TASKS TO PERFORM
A) Decide whether each statement agrees with the forum thread about KenLM and the trie, which appears below ahead of the records. Answer yes or no for each and quote the words of the thread that decide it.
(i) The deepspeech script uses the language model only when both the --lm and --trie files are passed.
(ii) A reply says the trie file is built by a tool from KenLM.
(iii) The binary format is meant to make the model faster.
B) Carry on the forum thread about KenLM and the trie, shown below ahead of the records, starting after its last line.

*** Opening SOURCE EXTRACT ***

KenLM LM vs trie

Hi, I am having a small problem understanding the process of creating the language model. I pass a big corpus of text and build a language model that learns the probabilities of the n-grams (I do not know if by using order 5 I use 5-grams or from unigrams to 5-grams)

# Build pruned LM.
lm_path = '/tmp/lm.arpa'
!lmplz --order 5 \
       --temp_prefix /tmp/ \
       --memory 50% \
       --text {data_lower} \
       --arpa {lm_path} \
       --prune 0 0 0 1

I build the language model

!build_binary -a 255 \
              -q 8 \
              trie \
              {lm_path} \
              {binary_path} 

Now I have the model in binary format to make it faster.

./generate_trie ../data/alphabet.txt /tmp/lm.binary /tmp/trie

But what is the trie used for? I do not really understand that, would Deepspeech work without it?

Thanks a lot for your help!

I think it should work without the trie but the deepspeech script does not use the language model at all unless both --lm and --trie files are passed as argument.

I am not sure if this trie file is related at all to the trie binary mentioned in the kenlm docs
https://kheafield.com/code/kenlm/structures/ since it is built by a deepspeech specific tool (native_client/generate_trie)

I’m also unsure why deepspeech also created a generate_trie tool. That said, you need to supply both for the deepspeech client.

if args.lm and args.trie:
    print('Loading language model from files {} {}'.format(args.lm, args.trie), file=sys.stderr)

*** Closing SOURCE EXTRACT ***
*** Opening DATASET ENTRIES ***

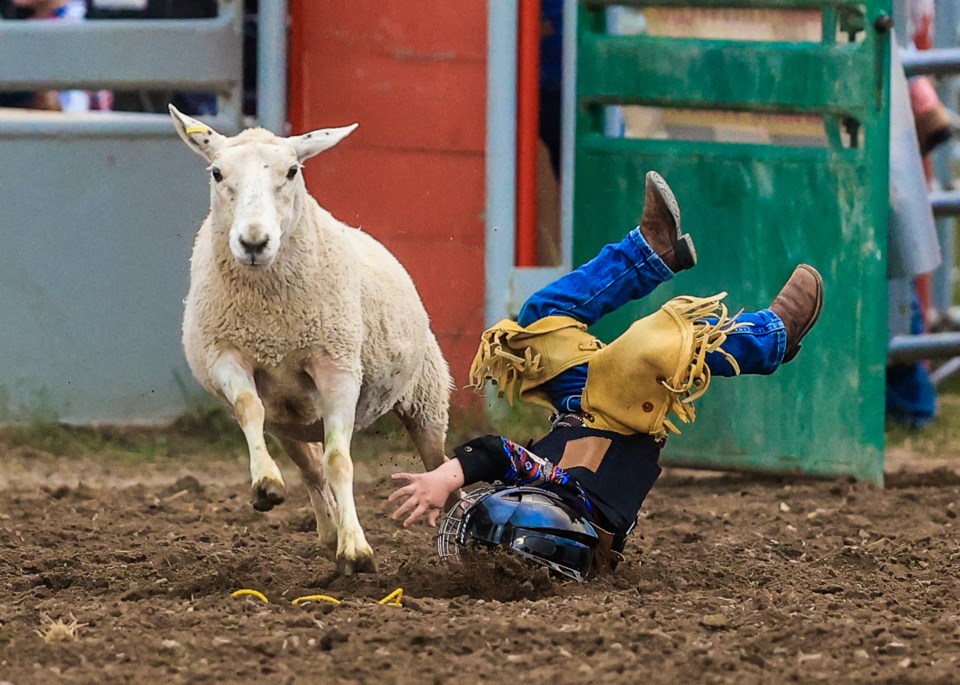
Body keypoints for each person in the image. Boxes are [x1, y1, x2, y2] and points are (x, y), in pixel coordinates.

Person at [389, 172, 824, 580]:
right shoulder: (568, 498)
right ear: (539, 515)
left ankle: (651, 253)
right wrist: (442, 478)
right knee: (648, 349)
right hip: (619, 413)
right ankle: (772, 338)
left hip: (575, 408)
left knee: (538, 323)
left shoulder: (572, 521)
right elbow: (497, 452)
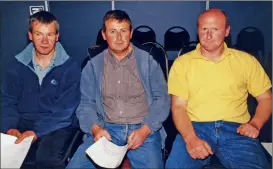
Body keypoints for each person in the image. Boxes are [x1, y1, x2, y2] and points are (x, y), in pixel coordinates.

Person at [166, 9, 272, 169]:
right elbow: (178, 107)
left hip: (236, 129)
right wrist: (190, 139)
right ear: (198, 30)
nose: (208, 35)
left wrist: (255, 124)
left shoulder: (246, 61)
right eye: (204, 29)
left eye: (215, 29)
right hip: (195, 127)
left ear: (227, 31)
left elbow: (266, 98)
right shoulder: (183, 64)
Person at [66, 10, 170, 168]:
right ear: (104, 34)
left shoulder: (148, 62)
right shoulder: (93, 66)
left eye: (123, 31)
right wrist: (95, 129)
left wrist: (146, 129)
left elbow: (162, 99)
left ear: (131, 33)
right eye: (113, 32)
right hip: (106, 129)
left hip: (142, 128)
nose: (119, 38)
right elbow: (86, 104)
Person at [1, 11, 81, 169]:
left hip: (56, 124)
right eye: (39, 34)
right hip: (22, 122)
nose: (45, 40)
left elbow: (65, 111)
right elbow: (7, 101)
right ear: (30, 35)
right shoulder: (16, 66)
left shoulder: (70, 68)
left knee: (47, 160)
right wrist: (10, 128)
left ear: (57, 36)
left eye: (50, 34)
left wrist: (36, 132)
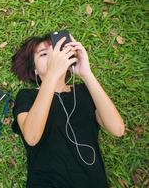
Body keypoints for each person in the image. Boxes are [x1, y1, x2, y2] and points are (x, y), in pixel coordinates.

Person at [10, 33, 125, 188]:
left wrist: (86, 73)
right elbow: (31, 136)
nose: (54, 57)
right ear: (35, 70)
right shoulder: (28, 96)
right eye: (44, 54)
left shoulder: (84, 91)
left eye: (57, 51)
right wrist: (52, 74)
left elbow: (117, 129)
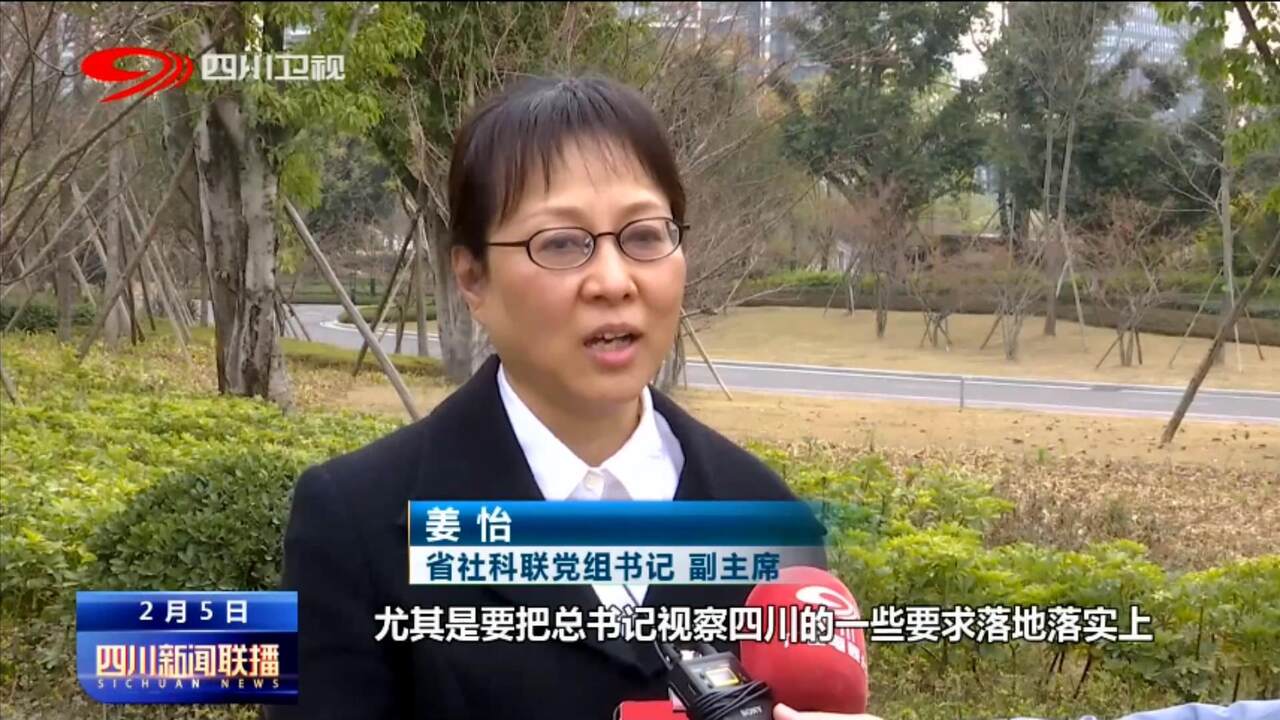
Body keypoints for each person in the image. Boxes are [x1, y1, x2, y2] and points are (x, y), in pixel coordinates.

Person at [269, 74, 880, 720]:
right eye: (561, 243)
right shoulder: (351, 521)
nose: (613, 281)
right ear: (473, 278)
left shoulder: (770, 521)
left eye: (644, 236)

*** Closing DATASET ENTRIES ***

RESPONSES BY TASK
A)
(i) Yes: "the deepspeech script does not use the language model at all unless both --lm and --trie files are passed as argument."
(ii) No: "since it is built by a deepspeech specific tool (native_client/generate_trie)"
(iii) Yes: "Now I have the model in binary format to make it faster."

B)
    lm_load_start = timer()
    ds.enableDecoderWithLM(args.alphabet, args.lm, args.trie, LM_ALPHA, LM_BETA)
    lm_load_end = timer() - lm_load_start
    print('Loaded language model in {:.3}s.'.format(lm_load_end), file=sys.stderr)

No, it does not work without the trie. It’s a data structure used for keeping track of the minimum word probability a word prefix can lead to, and is used in the scoring process.

1 Like

It worked for me on a limited (~12 words) vocabulary LM without passing the trie (it was causing a segfault when I passed the trie I built), but it probably does not otherwise. I just removed the ‘and args.trie’ check, a hack I know.

That just makes it generate the trie in memory at the beginning of the process.

I am also confused with this question now,I do not understand the difference between build_binary and generate_trie,do you understand?If so ,can you tell me?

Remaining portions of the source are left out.